交代好后,陈业峰打算去补觉了。
可忽然想起什么,一摸自己的上衣口袋,原来是老陆给的单子忘了给。
他还说怎么总是感觉有什么事情没有做,总感觉有什么不对劲。
“阿英,这是卖鱼货的单子,都差点忘了。
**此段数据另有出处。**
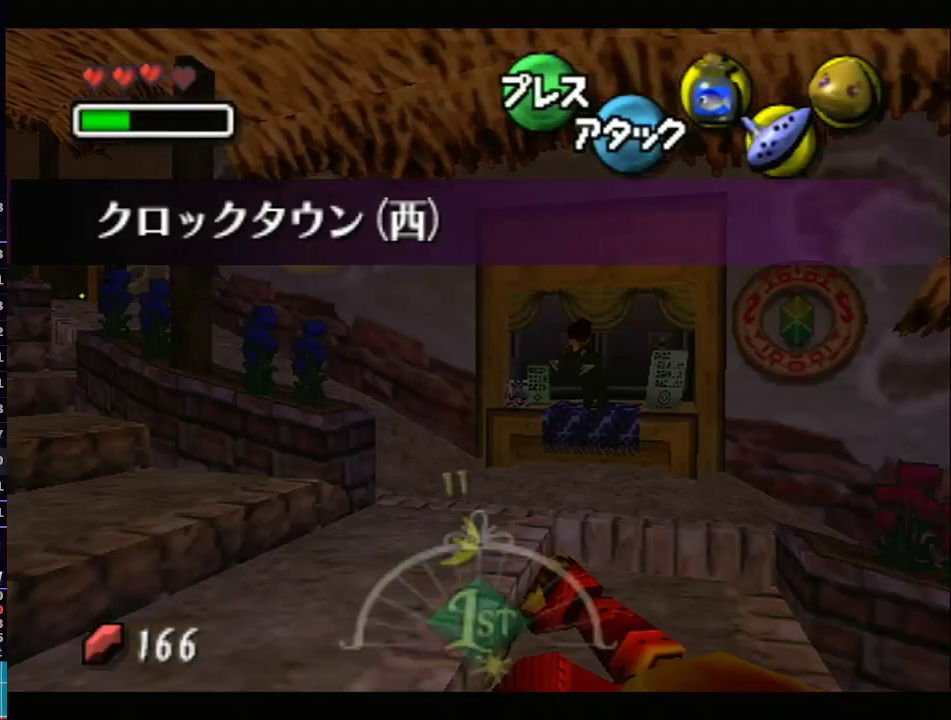
{"buttons": ["A", "L1"], "left_stick": "up", "right_stick": "center", "events": [[50, "left_stick", "down-right"], [150, "left_stick", "up-right"], [200, "left_stick", "up"]]}
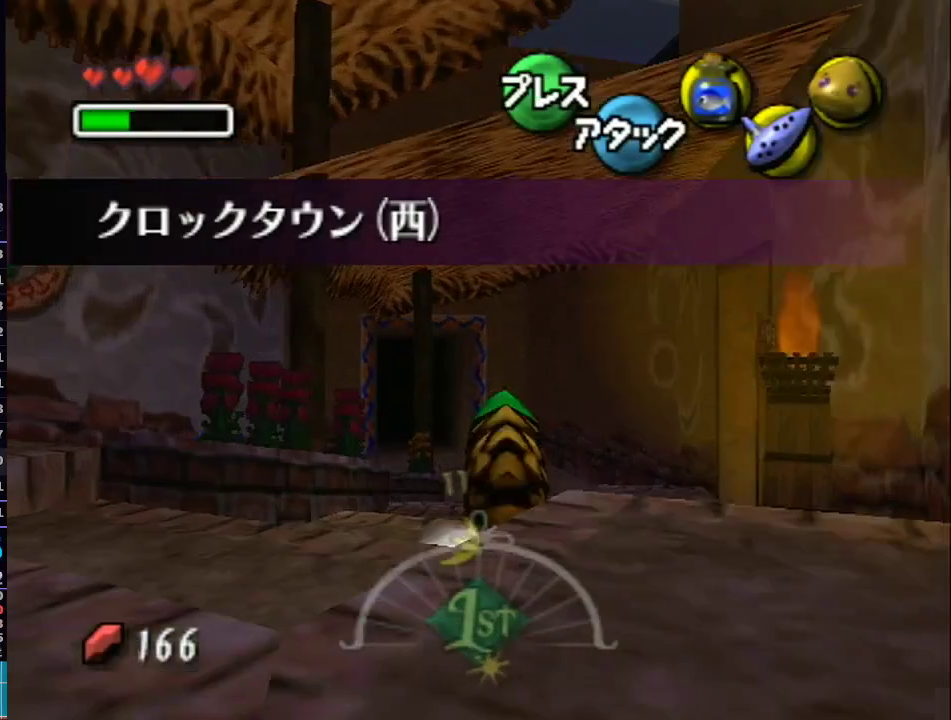
{"buttons": ["A", "L1"], "left_stick": "up", "right_stick": "center", "events": []}
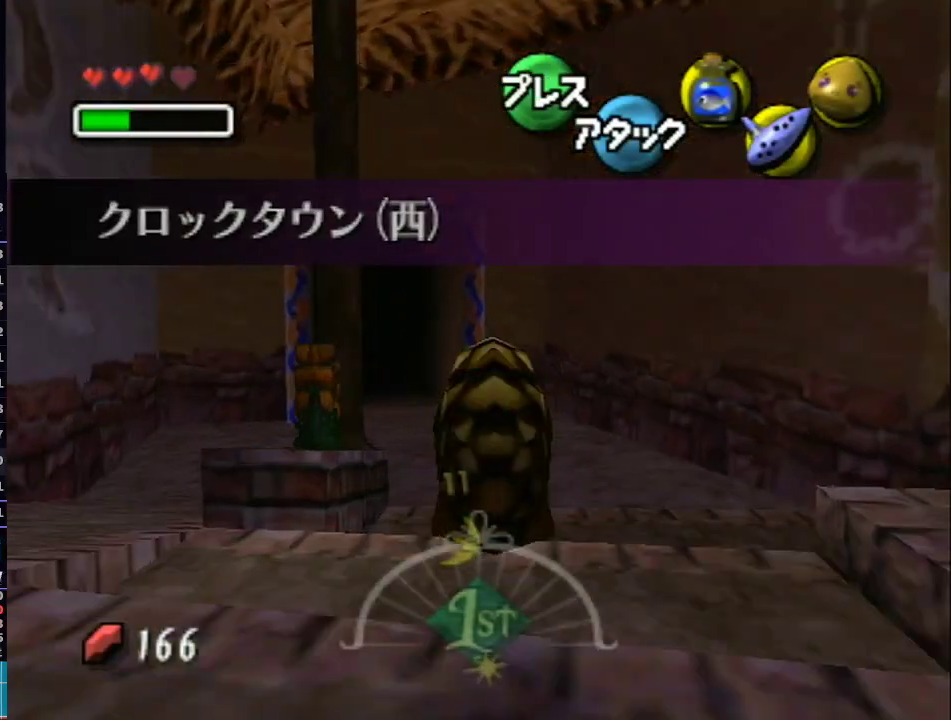
{"buttons": ["A", "L1"], "left_stick": "up", "right_stick": "center", "events": []}
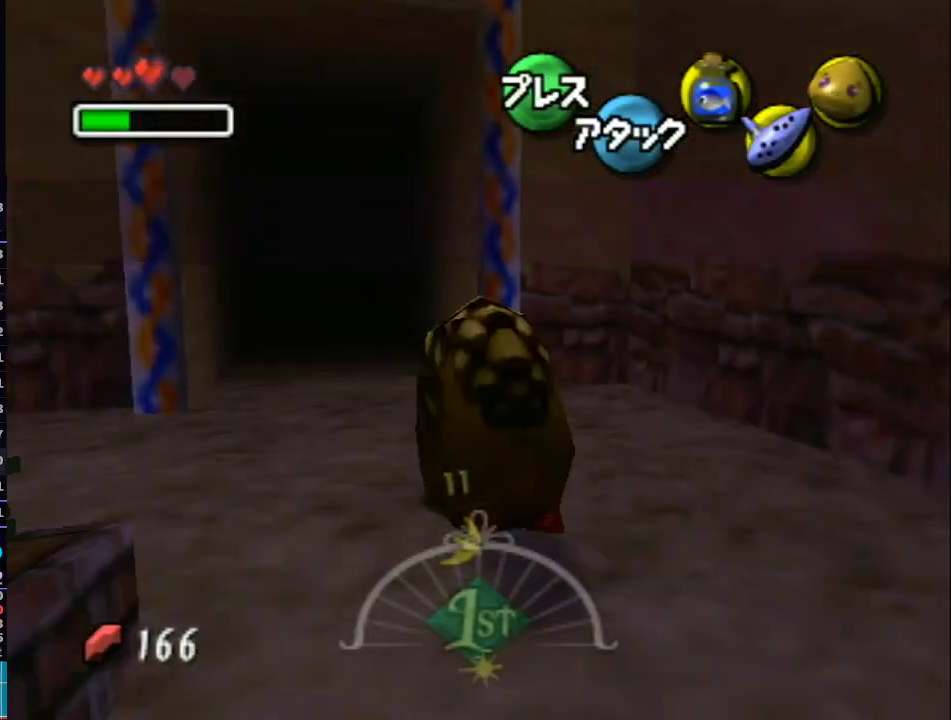
{"buttons": ["A", "L1"], "left_stick": "up", "right_stick": "center", "events": []}
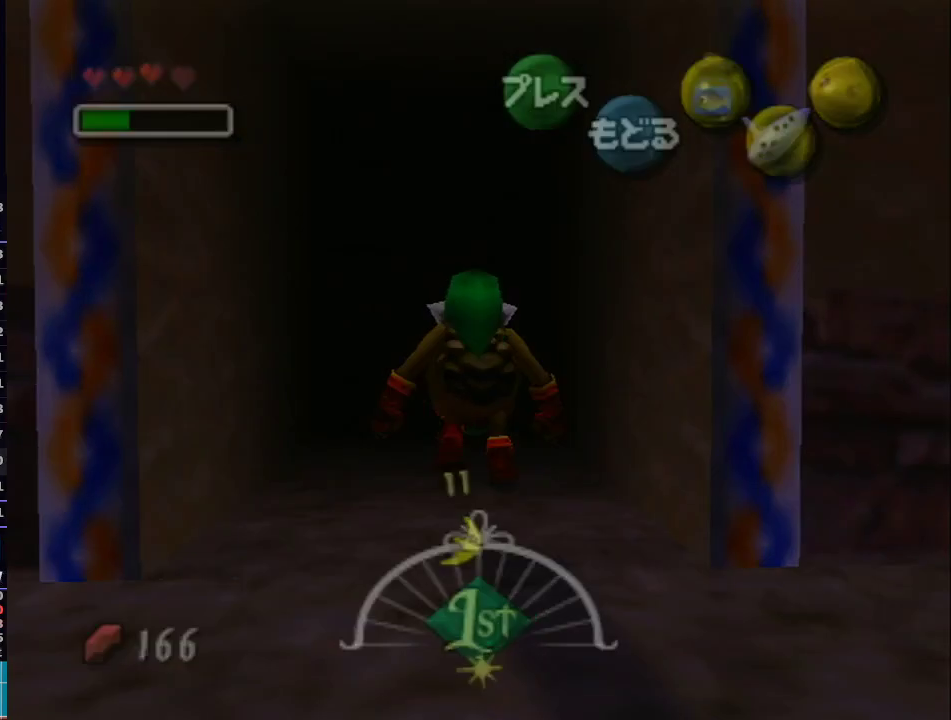
{"buttons": [], "left_stick": "center", "right_stick": "center", "events": [[117, "L1", "up"], [217, "A", "up"], [267, "left_stick", "center"]]}
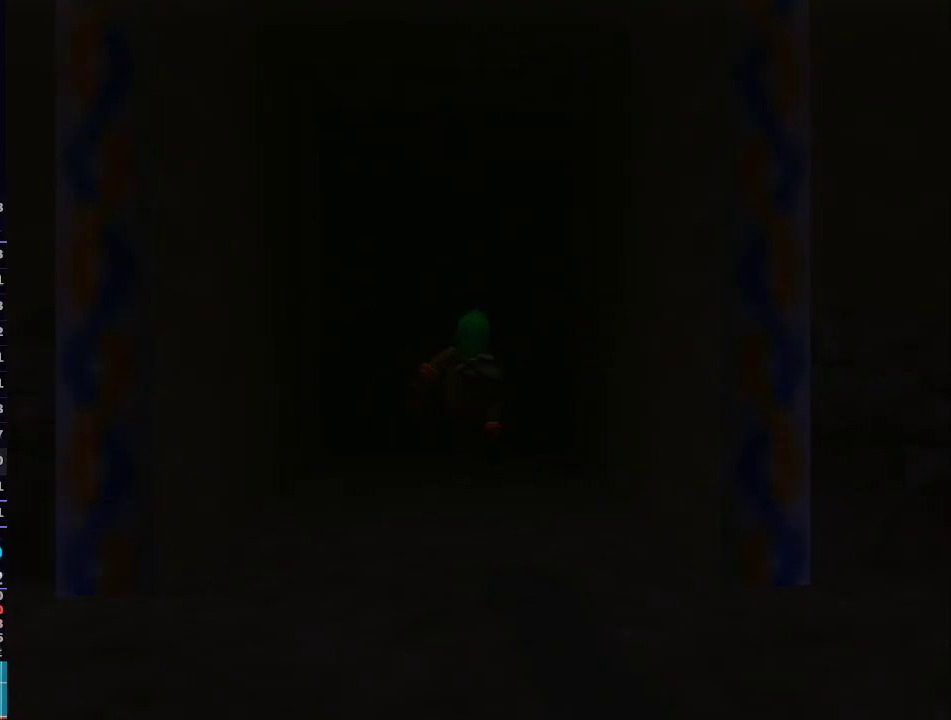
{"buttons": [], "left_stick": "center", "right_stick": "center", "events": []}
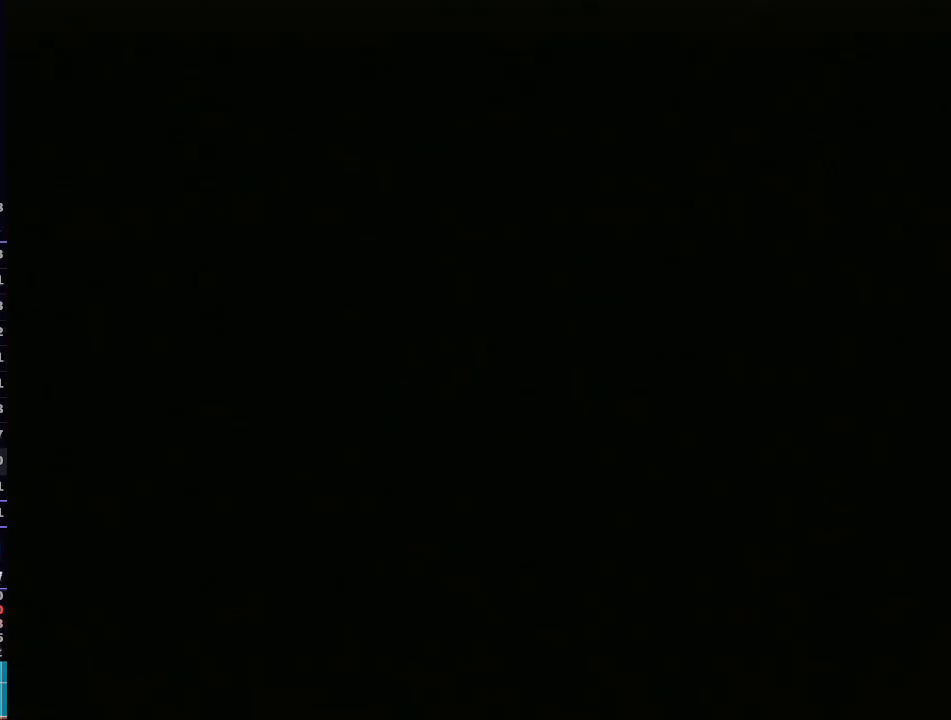
{"buttons": [], "left_stick": "center", "right_stick": "center", "events": []}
”
把卖鱼货的单子交给周海英,然后就进房间休息去了。
昨天一个晚上都没有睡觉,主要是下了大半个月的雨,海里的鱼好像都冒出来了,一直忙着捞鱼,都没有怎么休息。
这一觉睡得很深沉,直到下午才被院子里隐约的人声和晒鱼干的咸腥气息唤醒。
日子在平凡中度过,这几天天气也是挺好的,除了7月7号那天高考下了一场大雨,其余的日子都是晴空万里。
果然,不管在哪个年代,高考那天果然都会下雨。
而在高考最后一天的时间,斜阳岛发生了一场悲剧。
陈业峰是第二天大清早赶海回来时,才从码头嘈杂的议论和婆娘们压低的啜泣声中拼凑出这个消息的。
有村民误食了蓝环章鱼,结果全家都中毒了,死了几个人。
家里只有一个老太太跟一个小女孩因为没吃而活了下来。
小女孩是因为家里人重男轻女,就没分给她吃。
老太太则是省着口粮给儿孙,自己没舍得动筷子。
很快,整个小岛都轰动了,惊恐与悲伤的气氛像海雾一样笼罩了小小的渔村。
陈业峰提着半桶杂鱼,脚步猛地顿在斜坡上,心直往下沉。
让他想不到的是,那户人家他也认识,以前还经常打交道。
就是李树三他们家。
那个孩子多、劳力少、老婆身体不好、日子过得紧巴巴的李树三。
那个上次来卖鱼干,在麻袋底下掺了发霉坏货,被大嫂张凤当场揭穿,最后在他和陈父的坚持下,扛着麻袋灰溜溜才离开。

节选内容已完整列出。